Le condizioni di lavoro e igieniche sono al di sotto di qualsiasi soglia di fatica e sporcizia immaginabili “se qualcuna di noi veniva scoperta a lavarsi i vestiti durante il ciclo veniva costretta a portare le mutandine sporche di sangue in testa”; a causa del mancato igiene e di una ferita Ji Hyun contrae il tetano, arrivando al punto di non riuscire neanche più a stare in piedi viene rilasciata, la donna in quel momento si trovò completamente sola.
Senza niente di cui vivere e malata, il suo unico desiderio era quello di riabbracciare suo figlio “pregavo notte e giorno per poter rivedere il mio bambino” ci racconta, con la voce spezzata dall’emozione, decise quindi di tornare in Cina ancora una volta con l’aiuto dei trafficanti di uomini, i quali impietositi dalla donna, le permisero di chiamare a casa.
Dopo numerosi tentativi di poter parlare col figlio la donna riesce a raggiungerlo e scopre che non solo gli era stato detto che la madre l’aveva abbandonato e non sarebbe mai più tornata a riprenderlo ma anche che veniva schiavizzato e ridotto alla fame “speravo che almeno in Cina i bambini non morissero di fame”, decise quindi di scappare in Mongolia col figlio, lungo il viaggio viene aiutata da un uomo con cui ora è sposata e ha altri figli.

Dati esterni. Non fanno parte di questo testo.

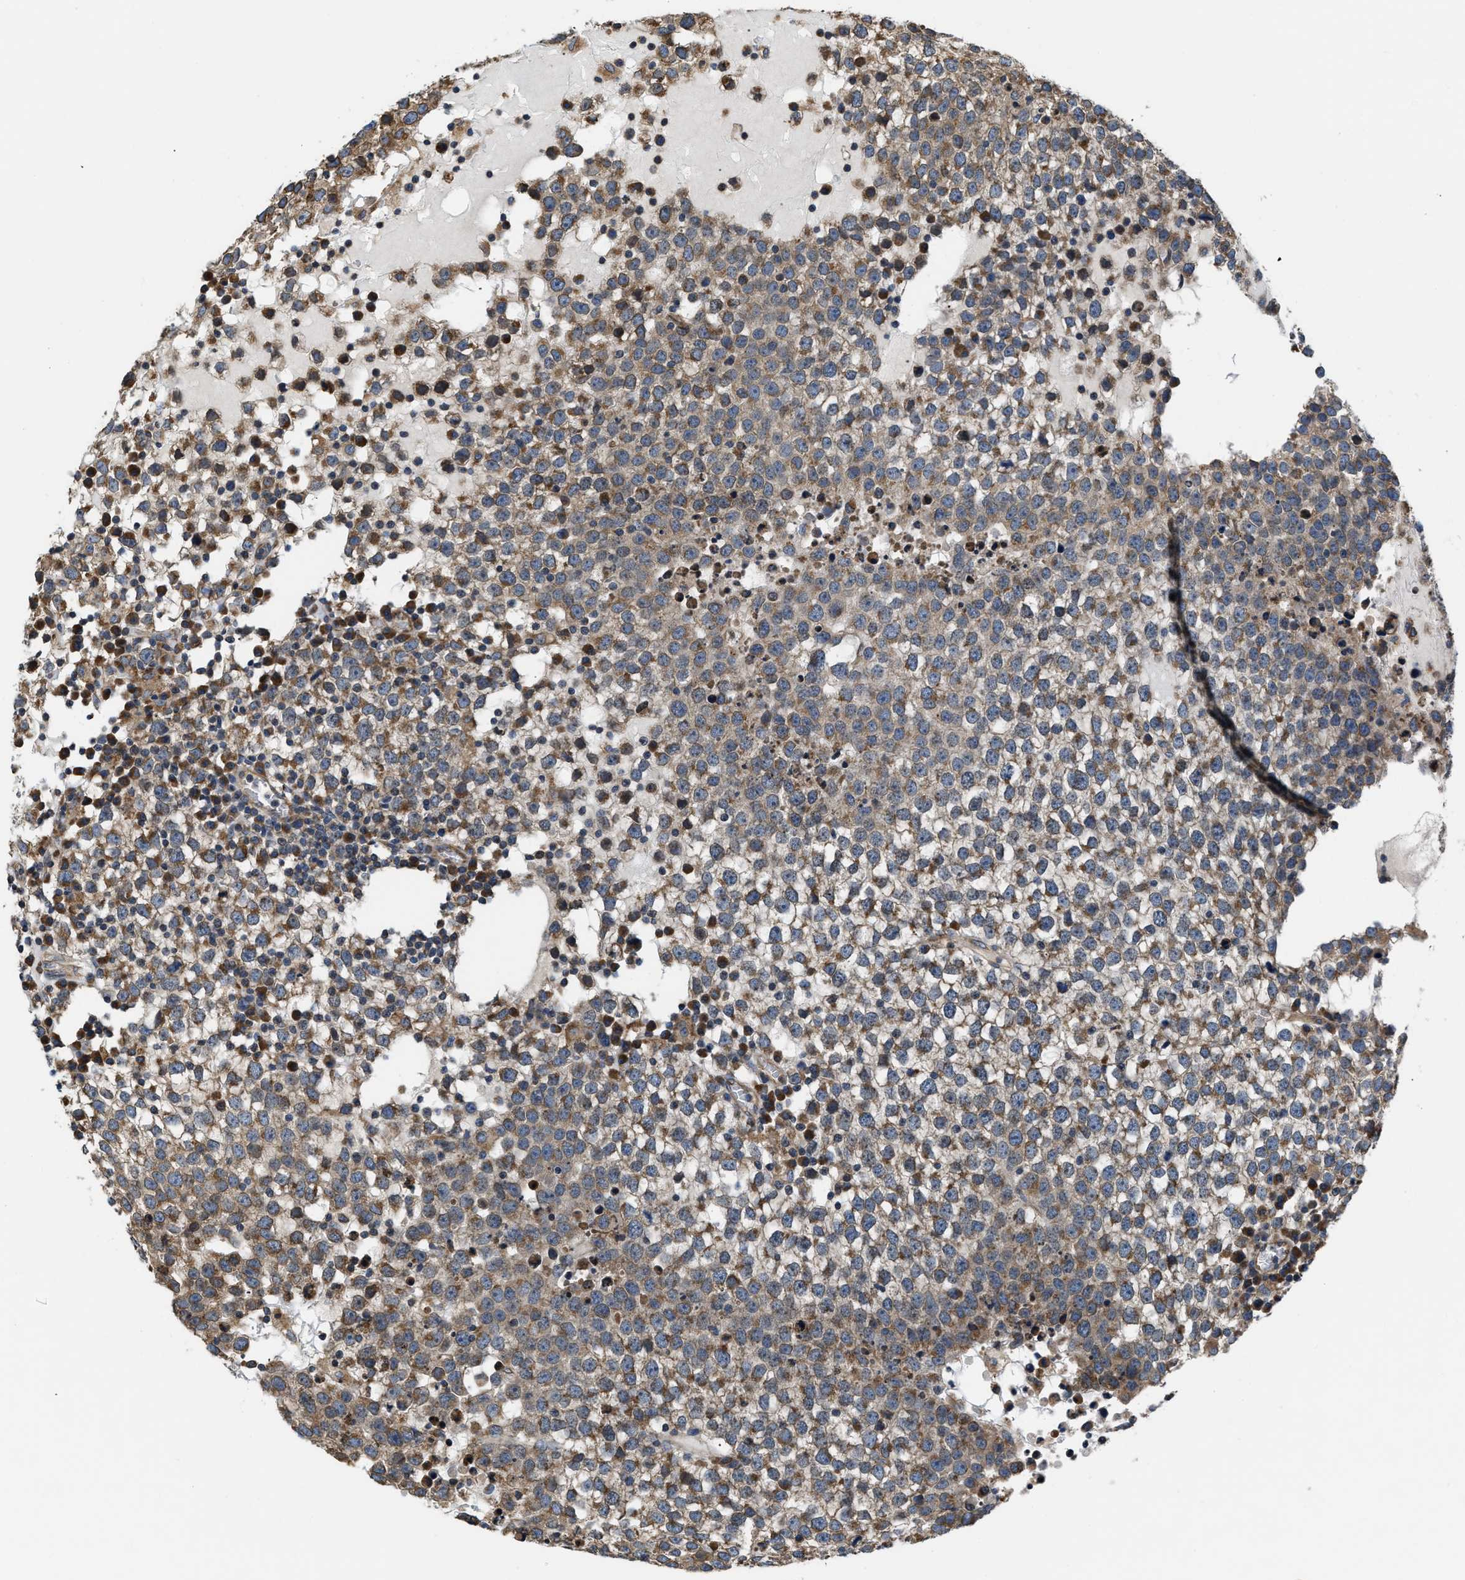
{"staining": {"intensity": "moderate", "quantity": ">75%", "location": "cytoplasmic/membranous"}, "tissue": "testis cancer", "cell_type": "Tumor cells", "image_type": "cancer", "snomed": [{"axis": "morphology", "description": "Seminoma, NOS"}, {"axis": "topography", "description": "Testis"}], "caption": "A medium amount of moderate cytoplasmic/membranous positivity is present in about >75% of tumor cells in testis cancer (seminoma) tissue.", "gene": "CEP128", "patient": {"sex": "male", "age": 65}}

Questa storia è una di quelle che ti rimangono tatuate indelebili nella mente e nel cuore, vi confesso che ora, mentre scrivo ho ancora il magone per questo racconto. È passato poco più di una settimana da questo incontro e ho fatto molta fatica a raccogliere le idee, non posso che essere ancora estremamente colpita da questi racconti di sofferenza e coraggio, è anche, e soprattutto, per questo che ho deciso di scrivere un articolo a riguardo. Il mio è un blog leggero che parla di frivolezze ma ci tenevo a riportare queste testimonianze, perché il primo modo per sconfiggere l’ignoranza è proprio diffondere le parole di chi ha vissuto quell’inferno e ne è uscito vincitore. Spero che stiate leggendo queste mie parole perché vuol dire che avete letto tutto l’articolo, ci tengo particolarmente perché sicuramente avrà arricchito la vostra conoscenza di una tematica pressoché sconosciuta. Riporto, in conclusione, la richiesta di Shin Dong Hyuk e Park Ji Hyun “parlatene per far conoscere al mondo quello che succedere in Corea del Nord”, bisogna accendere i riflettori sul quel piccolo punto buio che è la Corea del Nord.